Sibsey Trader Windmill
Sibsey Trader Windmill

Sibsey Trader Windmill is a restored six-storey windmill that was built in 1877 to replace an earlier post mill. It is one of the few surviving six-sailed mills in England.

The mill was built by the Sanderson and Son company of Louth and originally had four pairs of grinding stones. In the early 20th century a fifth pair waas added, driven by an electric engine in an exterior shed. The engine was taken out in 1953 and the mill was simply left to decay.

Salvation came in the form of a mill enthusiast named Rex Walles. He determined the 12 most historically important windmills in Britain and began a campaign to save them prom destruction and return them to working order. Sibsey Trader Windmill was among those dozen important mills.

Sibsey Trader Windmill was awarded a Grade I listing by English Heritage and named a National Monument. It was fully restored in 1981. This is not just a museum; the mill works for its living, producing a wide range of organic, stone-ground flours including wheat, rye, spelt, barley, and maize, as well as hand-made muesli. All these products are available in the mill's shop.

Another view of the mill (without sails)
Another view of the mill (without sails)

The mill was damaged by a storm in 2018 and the sails had to be removed. As of this writing, English Heritage has agreed a programme of repair which should bring the mill back to its original condition.

The Mill

The mill stands six floors high and is made of tarred brick. It is 74'3" to the top of the cap, which rotates on a cast-iron track known as the curb. The cap is linked to six double-sided patent sails and a wooden fantail. There is an external gallery at third floor level, notable for its beautiful wrought-iron railings.
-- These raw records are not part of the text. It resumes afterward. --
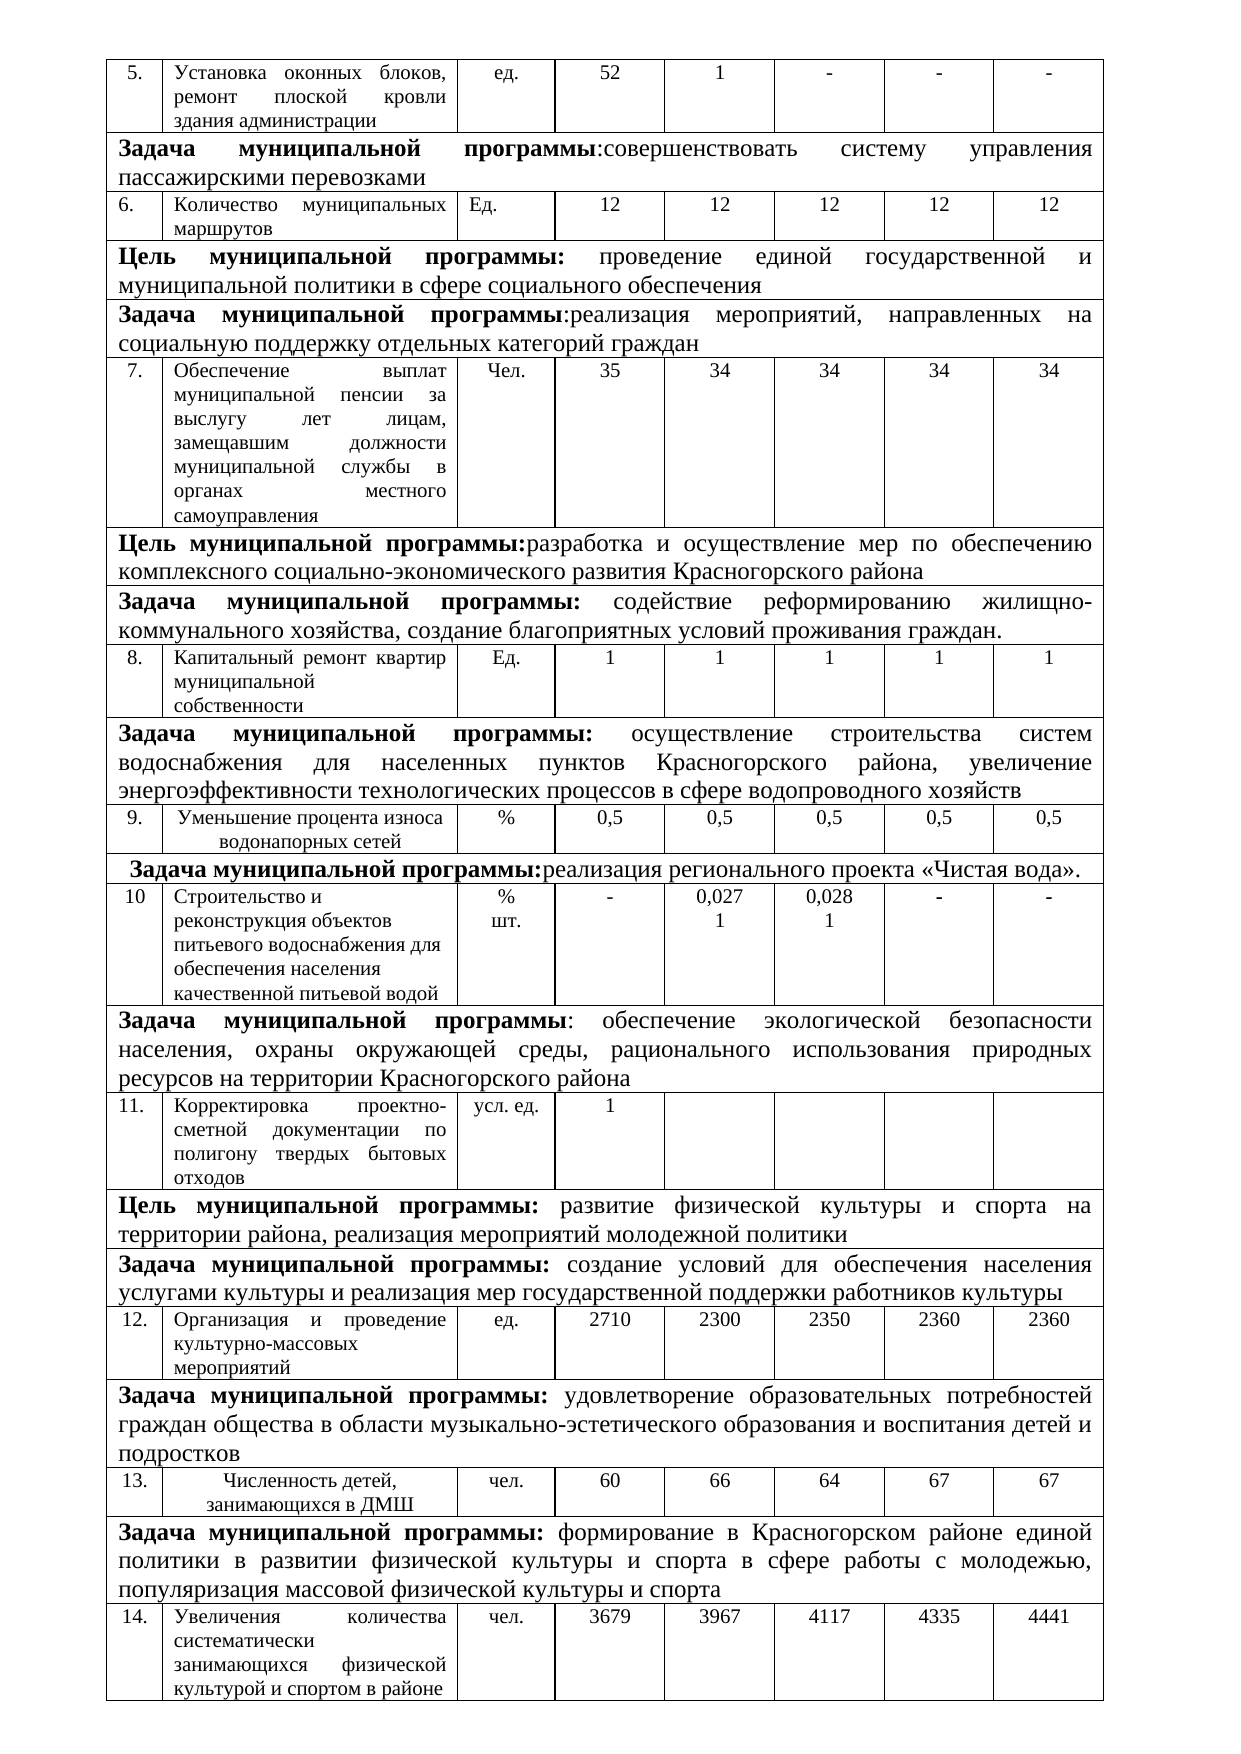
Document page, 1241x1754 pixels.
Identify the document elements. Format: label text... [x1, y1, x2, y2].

table_cell 0,5 [665, 805, 774, 853]
table_cell [665, 1093, 774, 1189]
table_cell 2360 [885, 1307, 993, 1379]
table_cell 66 [665, 1468, 774, 1516]
table_cell - [885, 884, 993, 1004]
table_cell 9. [107, 805, 162, 853]
table_cell 2710 [556, 1307, 664, 1379]
table_cell 0,5 [556, 805, 664, 853]
table_cell 12 [775, 192, 884, 240]
table_cell 64 [775, 1468, 884, 1516]
table_cell Задача муниципальной программы:совершенствовать систему управления пассажирскими перевозками [107, 133, 1103, 191]
table_cell 7. [107, 358, 162, 527]
table_cell 67 [994, 1468, 1103, 1516]
table_cell Задача муниципальной программы:реализация регионального проекта «Чистая вода». [107, 854, 1103, 883]
table_cell ед. [458, 60, 554, 132]
table_cell 52 [556, 60, 664, 132]
table_cell 1 [885, 645, 993, 717]
table_cell Чел. [458, 358, 554, 527]
table_cell 3967 [665, 1604, 774, 1700]
table_cell 0,5 [775, 805, 884, 853]
table_cell Уменьшение процента износа водонапорных сетей [163, 805, 457, 853]
table_cell 2360 [994, 1307, 1103, 1379]
table_cell 1 [556, 1093, 664, 1189]
table_cell Цель муниципальной программы: развитие физической культуры и спорта на территории района, реализация мероприятий молодежной политики [107, 1190, 1103, 1248]
table_cell % [458, 805, 554, 853]
table_cell 0,027 1 [665, 884, 774, 1004]
table_cell 12 [665, 192, 774, 240]
table_cell 0,5 [994, 805, 1103, 853]
table_cell 1 [775, 645, 884, 717]
table_cell 12. [107, 1307, 162, 1379]
table_cell Корректировка проектно-сметной документации по полигону твердых бытовых отходов [163, 1093, 457, 1189]
table_cell 60 [556, 1468, 664, 1516]
table_cell Задача муниципальной программы: создание условий для обеспечения населения услугами культуры и реализация мер государственной поддержки работников культуры [107, 1249, 1103, 1306]
table_cell [775, 1093, 884, 1189]
table_cell Задача муниципальной программы: осуществление строительства систем водоснабжения для населенных пунктов Красногорского района, увеличение энергоэффективности технологических процессов в сфере водопроводного хозяйств [107, 718, 1103, 804]
table_cell - [775, 60, 884, 132]
table_cell 1 [665, 60, 774, 132]
table_cell 4335 [885, 1604, 993, 1700]
table_cell 10 [107, 884, 162, 1004]
table_cell Установка оконных блоков, ремонт плоской кровли здания администрации [163, 60, 457, 132]
table_cell Организация и проведение культурно-массовых мероприятий [163, 1307, 457, 1379]
table_cell 4441 [994, 1604, 1103, 1700]
table_cell 34 [665, 358, 774, 527]
table_cell 8. [107, 645, 162, 717]
table_cell Ед. [458, 645, 554, 717]
table_cell Капитальный ремонт квартир муниципальной собственности [163, 645, 457, 717]
table_cell Задача муниципальной программы: содействие реформированию жилищно-коммунального хозяйства, создание благоприятных условий проживания граждан. [107, 586, 1103, 644]
table_cell ед. [458, 1307, 554, 1379]
table_cell чел. [458, 1604, 554, 1700]
table_cell 6. [107, 192, 162, 240]
table_cell 12 [556, 192, 664, 240]
table_cell 0,5 [885, 805, 993, 853]
table_cell 34 [885, 358, 993, 527]
table_cell - [885, 60, 993, 132]
table_cell 2350 [775, 1307, 884, 1379]
table_cell 67 [885, 1468, 993, 1516]
table_cell Задача муниципальной программы: обеспечение экологической безопасности населения, охраны окружающей среды, рационального использования природных ресурсов на территории Красногорского района [107, 1006, 1103, 1092]
table_cell 13. [107, 1468, 162, 1516]
table_cell 3679 [556, 1604, 664, 1700]
table_cell Увеличения количества систематически занимающихся физической культурой и спортом в районе [163, 1604, 457, 1700]
table_cell 5. [107, 60, 162, 132]
table_cell 1 [994, 645, 1103, 717]
table_cell 11. [107, 1093, 162, 1189]
table_cell усл. ед. [458, 1093, 554, 1189]
table_cell - [994, 884, 1103, 1004]
table_cell Задача муниципальной программы:реализация мероприятий, направленных на социальную поддержку отдельных категорий граждан [107, 300, 1103, 357]
table_cell [994, 1093, 1103, 1189]
table_cell Цель муниципальной программы: проведение единой государственной и муниципальной политики в сфере социального обеспечения [107, 241, 1103, 298]
table_cell - [994, 60, 1103, 132]
table_cell 35 [556, 358, 664, 527]
table_cell 4117 [775, 1604, 884, 1700]
table_cell 0,028 1 [775, 884, 884, 1004]
table_cell 12 [994, 192, 1103, 240]
table_cell Обеспечение выплат муниципальной пенсии за выслугу лет лицам, замещавшим должности муниципальной службы в органах местного самоуправления [163, 358, 457, 527]
table_cell 34 [775, 358, 884, 527]
table_cell - [556, 884, 664, 1004]
table_cell [885, 1093, 993, 1189]
table_cell Цель муниципальной программы:разработка и осуществление мер по обеспечению комплексного социально-экономического развития Красногорского района [107, 528, 1103, 585]
table_cell 1 [556, 645, 664, 717]
table_cell Ед. [458, 192, 554, 240]
table_cell Строительство и реконструкция объектов питьевого водоснабжения для обеспечения населения качественной питьевой водой [163, 884, 457, 1004]
table_cell 12 [885, 192, 993, 240]
table_cell чел. [458, 1468, 554, 1516]
table_cell Численность детей, занимающихся в ДМШ [163, 1468, 457, 1516]
table_cell % шт. [458, 884, 554, 1004]
table_cell 1 [665, 645, 774, 717]
table_cell 2300 [665, 1307, 774, 1379]
table_cell Задача муниципальной программы: удовлетворение образовательных потребностей граждан общества в области музыкально-эстетического образования и воспитания детей и подростков [107, 1380, 1103, 1467]
table_cell 14. [107, 1604, 162, 1700]
table_cell 34 [994, 358, 1103, 527]
table_cell Количество муниципальных маршрутов [163, 192, 457, 240]
table_cell Задача муниципальной программы: формирование в Красногорском районе единой политики в развитии физической культуры и спорта в сфере работы с молодежью, популяризация массовой физической культуры и спорта [107, 1517, 1103, 1603]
The mill appears taller than it is due to the flat landscape surrounding it. The base floor is now home to the mill shop where you can buy fresh-ground flour. It was originally where sacks of grain were attached to a hoist so they could be lifted to the third and fourth floors for storage in large bins.

The view from the external gallery
The view from the external gallery

Above the base floor is the meal floor, where you will find the governors and tensioner mechanisms. The governors control the gap between grinding stones, compensating for the speed of the sails by lowering the upper stones as the speed goes up. As a result, the stones grind a uniform fineness of flour no matter what the wind speed is. The tensioners control the rate at which grain is fed to the grinding wheels.

Above the meal floor is the stone floor, where three pairs of grinding stones operate. Two pairs of stones were used for cattle feed and the third to grind flour. Each upper stone is driven by gears connected to the great spur wheel on the central drive shaft.

The third and fourth floors hold the grain bins, where grain is stored and fed through chutes to the waiting grindstones on the floor below. Stairs lead up to the dust floor above. The dust floor is directly under the cap, which rotates according to wind direction.

You can see the windshaft that carries the sails, drives the sack hoist and turns the central drive shaft. A striking rod goes through the windshaft and operates the shutters on the sails. The angle of the shutters determines the speed at which the sails rotate.

It is fascinating to see the historic milling mechanism and learn how the mill operates.